## PROMPT:
Report every line of the records that includes the word "APERTURE".

(Hardware project source files)
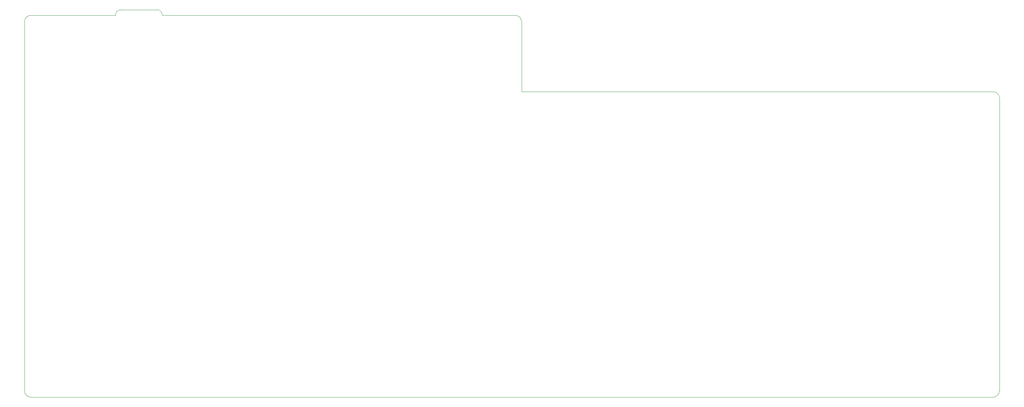
<source format=gm1>
G04 #@! TF.GenerationSoftware,KiCad,Pcbnew,(5.1.4-0)*
G04 #@! TF.CreationDate,2020-12-15T08:58:37-05:00*
G04 #@! TF.ProjectId,V4N4G0RTH0N,56344e34-4730-4525-9448-304e2e6b6963,rev?*
G04 #@! TF.SameCoordinates,Original*
G04 #@! TF.FileFunction,Profile,NP*
%FSLAX46Y46*%
G04 Gerber Fmt 4.6, Leading zero omitted, Abs format (unit mm)*
G04 Created by KiCad (PCBNEW (5.1.4-0)) date 2020-12-15 08:58:37*
%MOMM*%
%LPD*%
G04 APERTURE LIST*
%ADD10C,0.050000*%
G04 APERTURE END LIST*
D10*
X58166000Y-28575000D02*
X146050000Y-28575000D01*
X56769000Y-27178000D02*
G75*
G02X58166000Y-28575000I0J-1397000D01*
G01*
X47879000Y-27178000D02*
X56769000Y-27178000D01*
X46482000Y-28575000D02*
G75*
G02X47879000Y-27178000I1397000J0D01*
G01*
X23812500Y-122237500D02*
X23812500Y-30162500D01*
X265112500Y-123825000D02*
X25400000Y-123825000D01*
X266700000Y-49212500D02*
X266700000Y-122237500D01*
X147637500Y-47625000D02*
X265112500Y-47625000D01*
X147637500Y-30162500D02*
X147637500Y-47625000D01*
X25400000Y-28575000D02*
X46482000Y-28575000D01*
X23812500Y-30162500D02*
G75*
G02X25400000Y-28575000I1587500J0D01*
G01*
X146050000Y-28575000D02*
G75*
G02X147637500Y-30162500I0J-1587500D01*
G01*
X265112500Y-47625000D02*
G75*
G02X266700000Y-49212500I0J-1587500D01*
G01*
X266700000Y-122237500D02*
G75*
G02X265112500Y-123825000I-1587500J0D01*
G01*
X25400000Y-123825000D02*
G75*
G02X23812500Y-122237500I0J1587500D01*
G01*
M02*

</source>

## YOUR SOLUTION:
G04 APERTURE LIST*
G04 APERTURE END LIST*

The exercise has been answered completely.